Doxogenes thoracias

Scientific classification
- Domain: Eukaryota
- Kingdom: Animalia
- Phylum: Arthropoda
- Class: Insecta
- Order: Lepidoptera
- Family: Lecithoceridae
- Genus: Doxogenes
- Species: D. thoracias
- Binomial name: Doxogenes thoracias (Meyrick, 1908)
- Synonyms: Tingentera thoracias Meyrick, 1908;

= Doxogenes thoracias =

- Authority: (Meyrick, 1908)
- Synonyms: Tingentera thoracias Meyrick, 1908

Species of moth

Doxogenes thoracias is a moth in the family Lecithoceridae. It was described by Edward Meyrick in 1908. It is found in Sri Lanka.

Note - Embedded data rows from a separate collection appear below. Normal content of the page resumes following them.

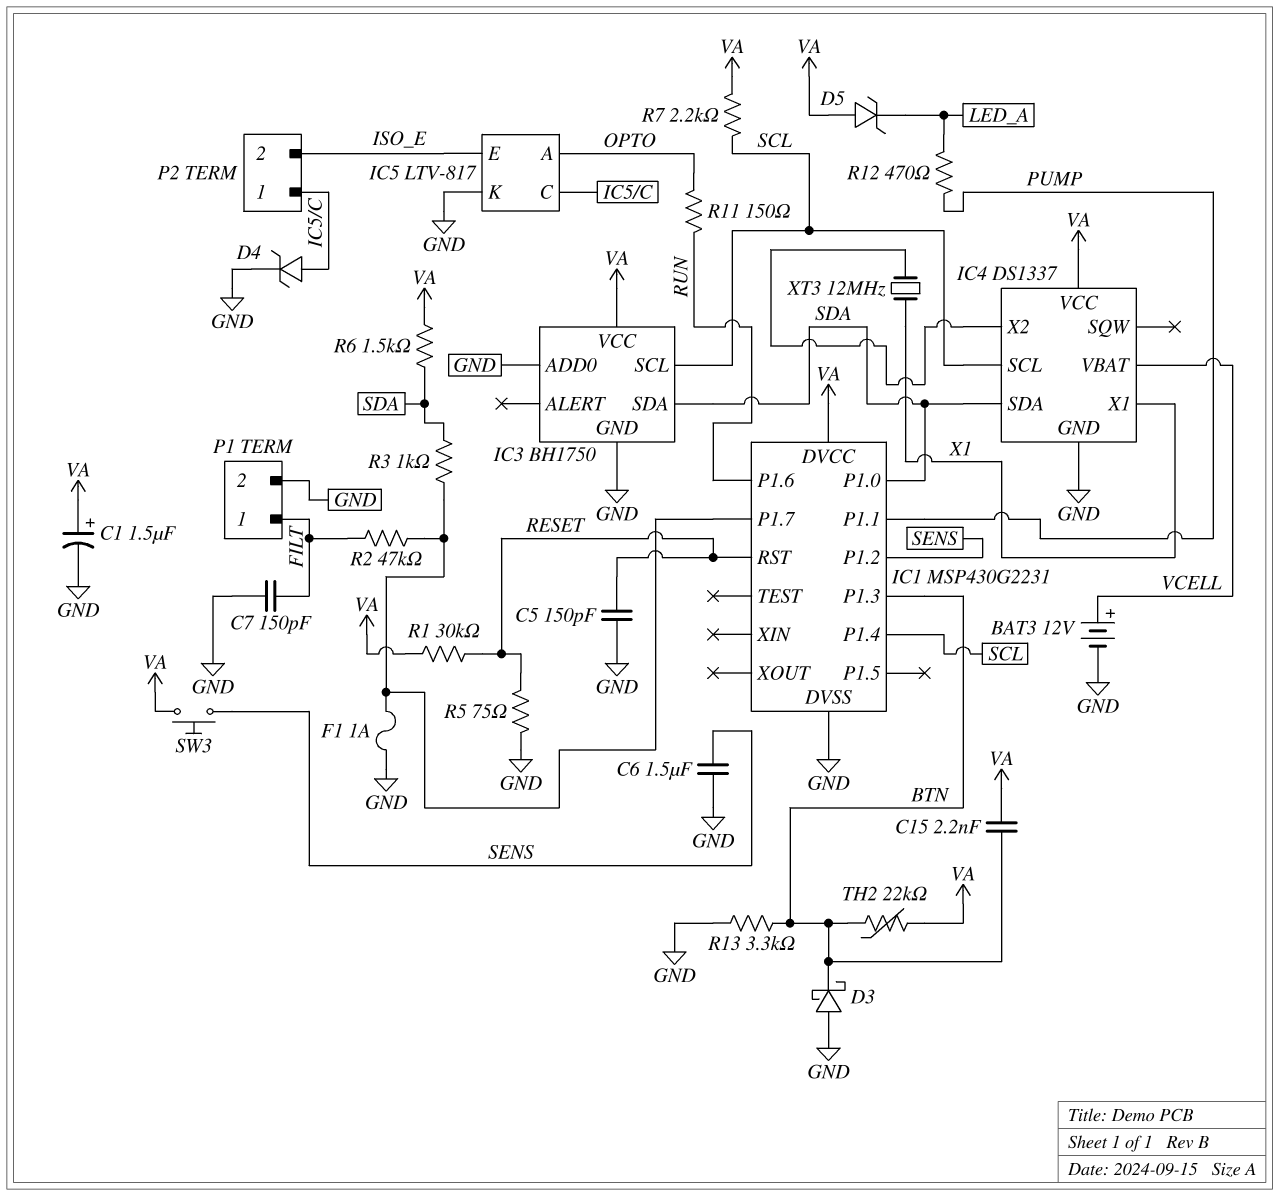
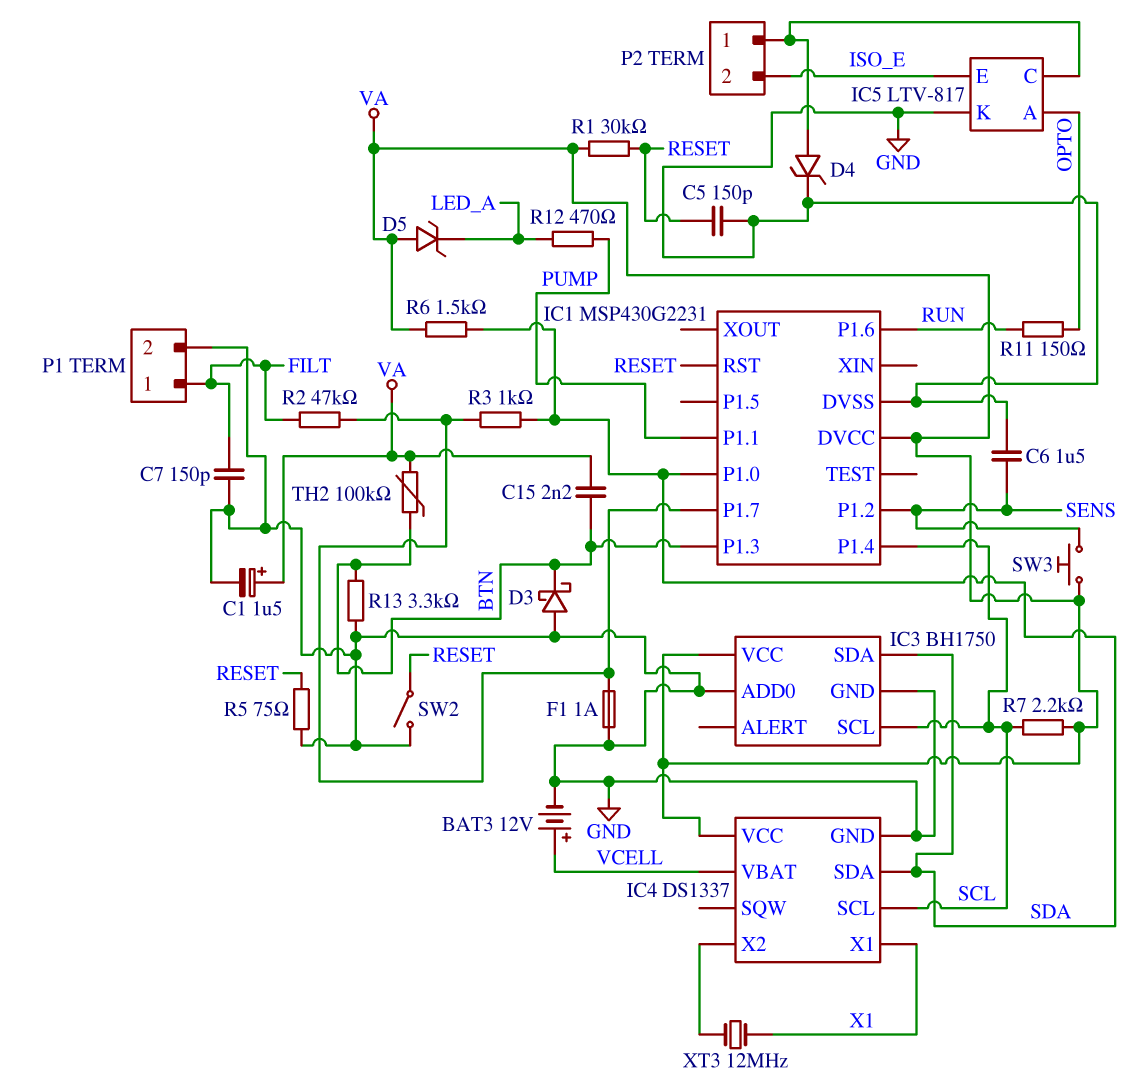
SW2: none -> switch (GND, RESET)
TH2: 22k (BTN, VA) -> 100k (BTN, VA)

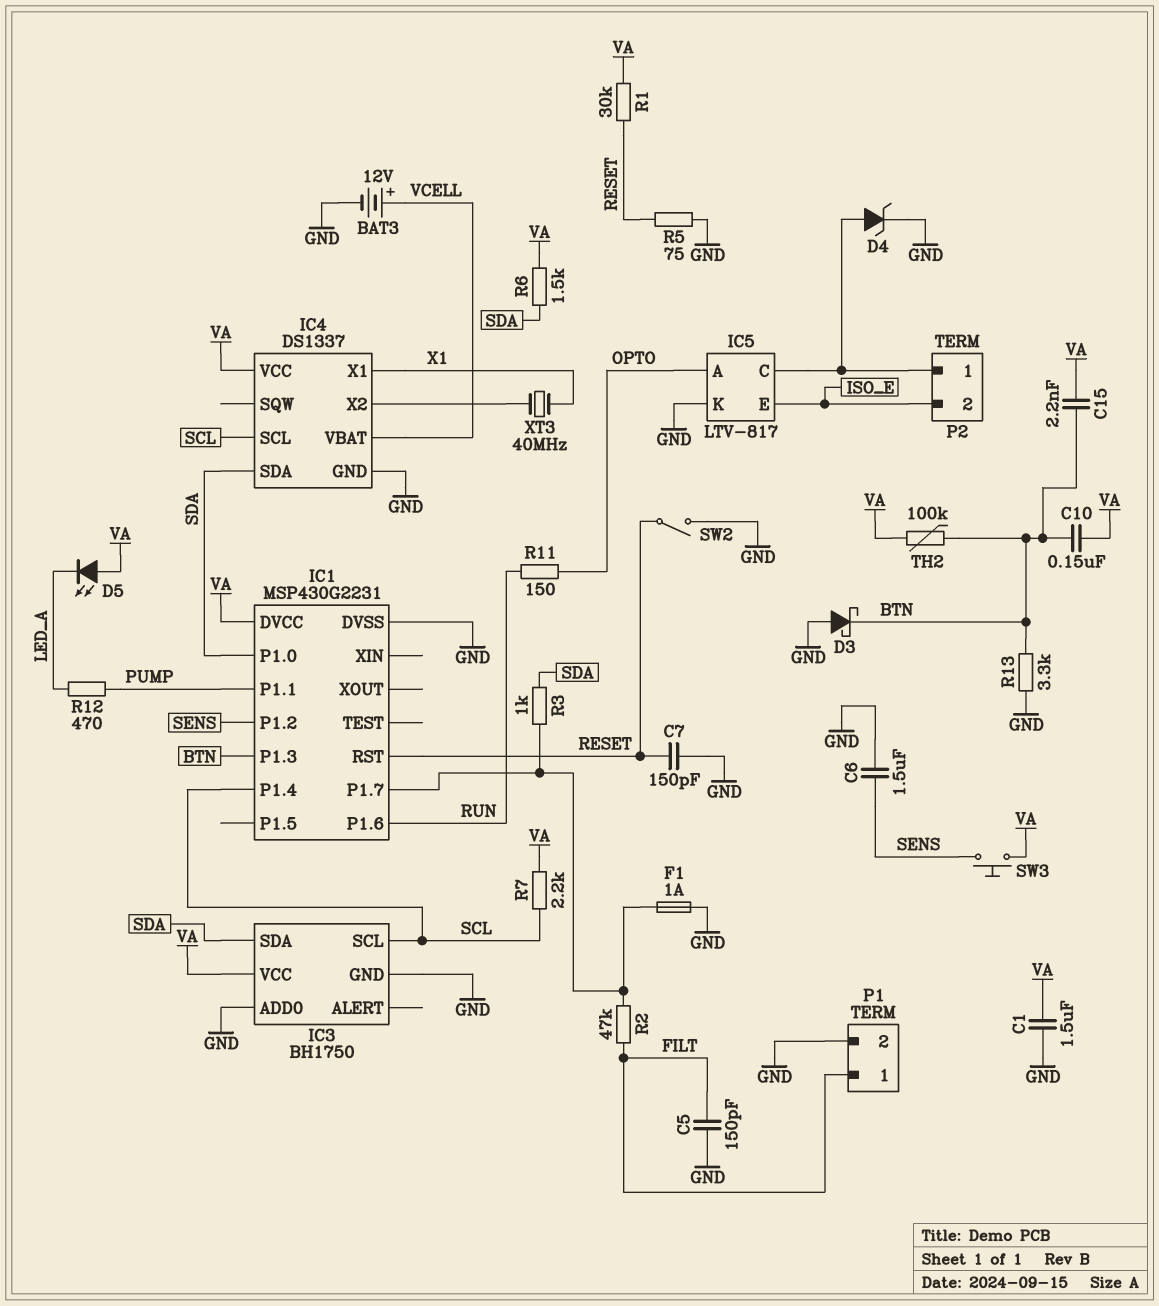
C1: 1.5uF (plus VA, minus GND) -> 1.5uF (GND, VA)
C5: 150pF (GND, RESET) -> 150pF (FILT, GND)
C7: 150pF (FILT, GND) -> 150pF (GND, RESET)
C10: none -> 150nF (BTN, VA)
D5: zener (A VA, K LED_A) -> LED (A VA, K LED_A)
XT3: 12MHz (IC4/X2, X1) -> 40MHz (IC4/X2, X1)

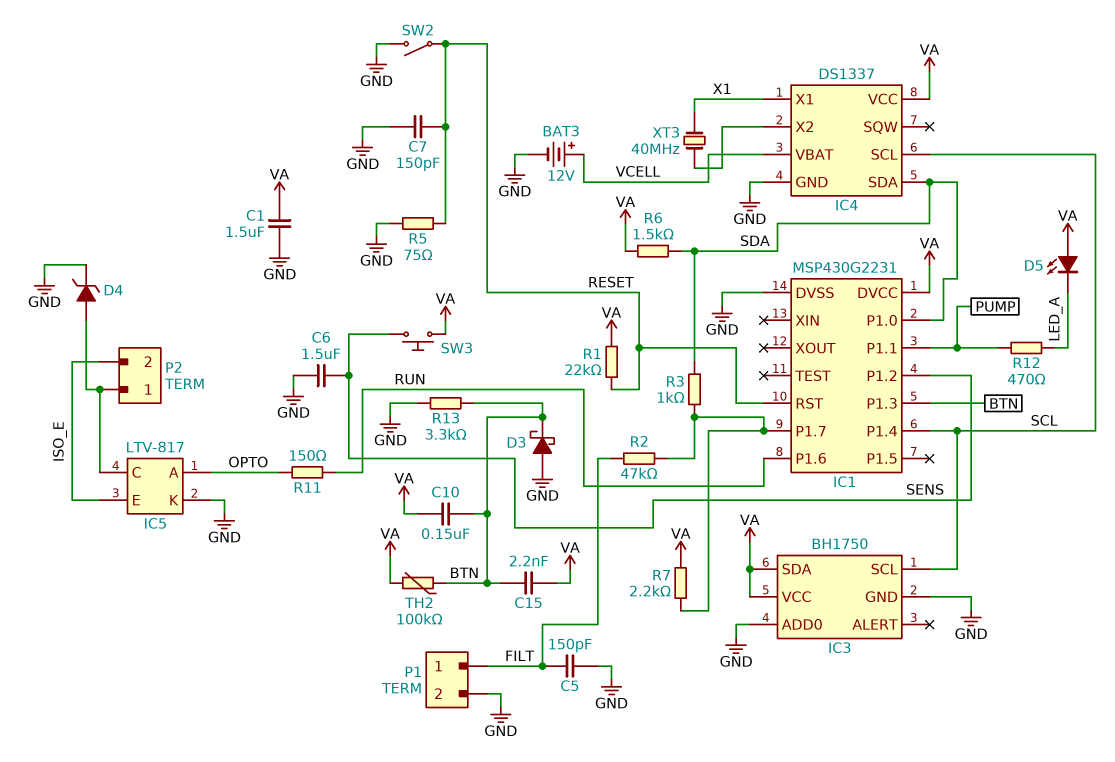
F1: 1A (GND, IC1/P1.7) -> none
IC3 pin SDA: SDA -> VA
R1: 30k (RESET, VA) -> 22k (RESET, VA)
R7: 2.2k (SCL, VA) -> 2.2k (IC1/P1.7, VA)

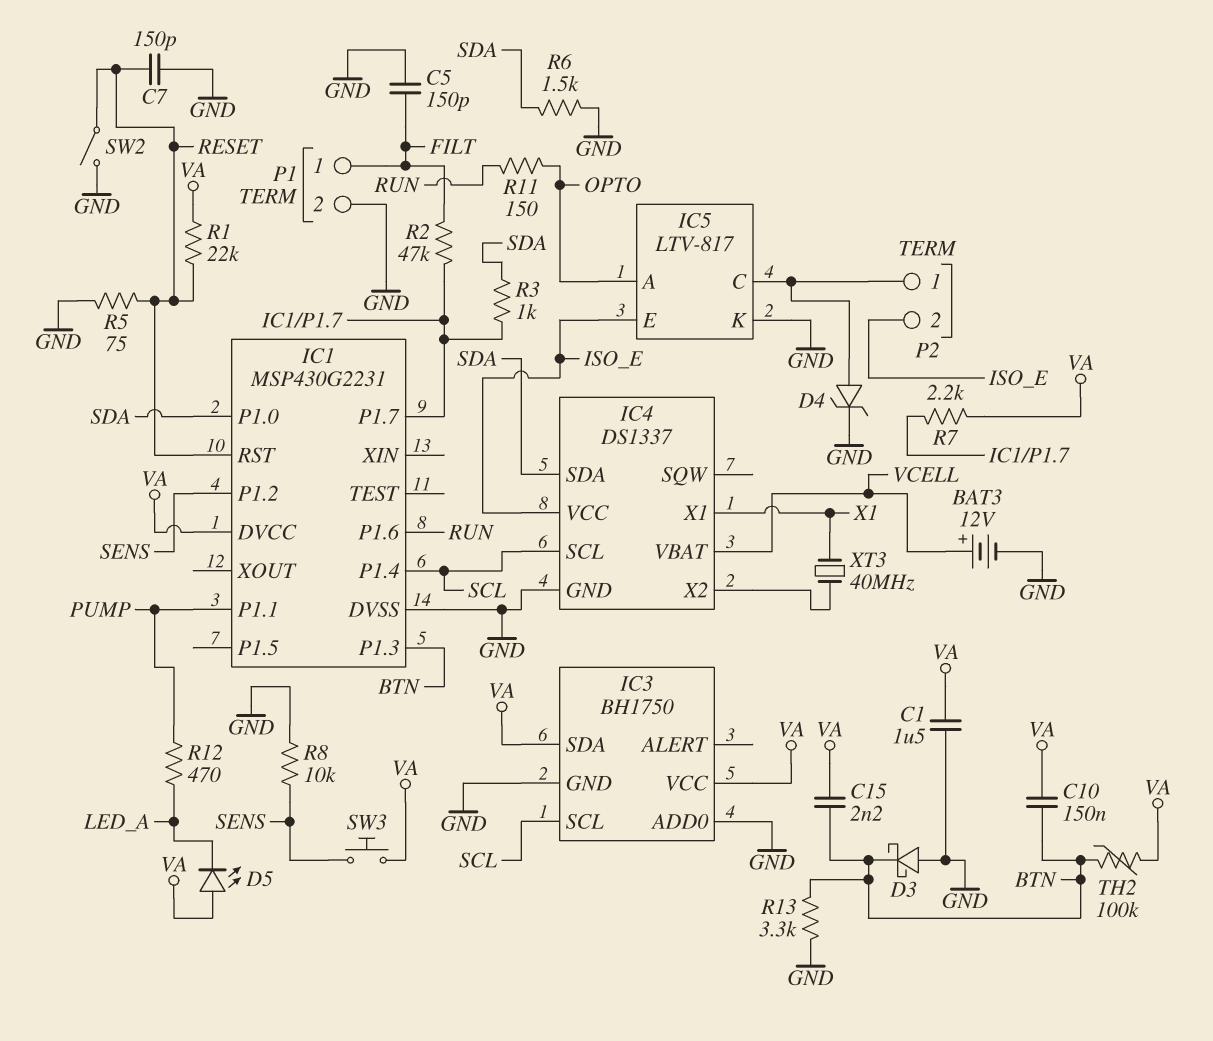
C6: 1.5uF (GND, SENS) -> none
IC4 pin VCC: VA -> ISO_E
R6: 1.5k (SDA, VA) -> 1.5k (GND, SDA)
R8: none -> 10k (GND, SENS)

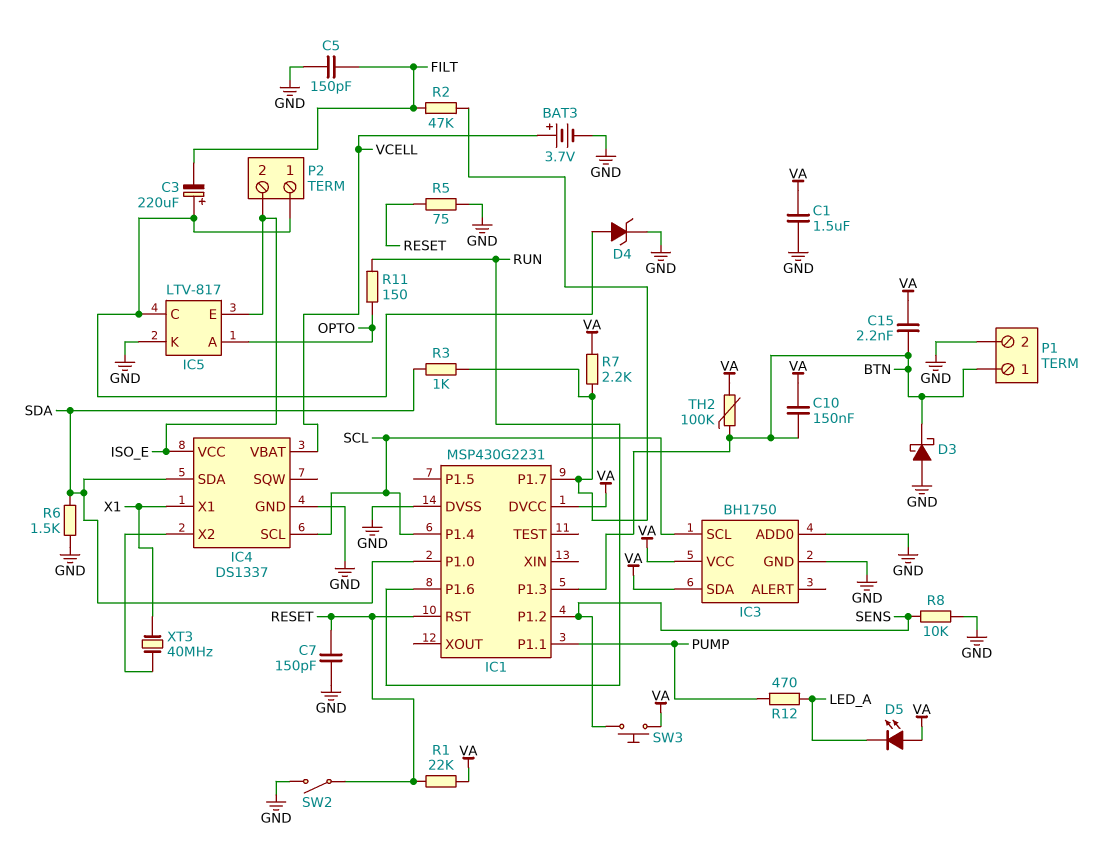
BAT3: 12V (plus VCELL, minus GND) -> 3.7V (plus VCELL, minus GND)
C3: none -> 220uF (plus IC5/C, minus FILT)
P1 pin 1: FILT -> BTN
R13: 3.3k (BTN, GND) -> none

The wingspan is 18–19 mm. The forewings are purplish fuscous, the posterior half suffused with pale metallic golden bronze and with an orange band occupying the basal third of the wing except a very small dark metallic bluish-leaden basal patch, the posterior edge strongly concave, produced along the costa as a slender streak almost to the apex. There is a light blue-leaden metallic spot in the middle of this band, and its posterior edge margined in the disc with a blue-leaden metallic streak. A small transverse-oval orange spot is found in the disc at three-fifths, sometimes connected with the dorsum by a patch of light yellowish suffusion almost confluent dorsally with the preceding band. The hindwings are whitish-ochreous, with a rather broad pale orange costal streak of modified scales and a submedian groove containing an expansible pencil of very long pale orange hairs.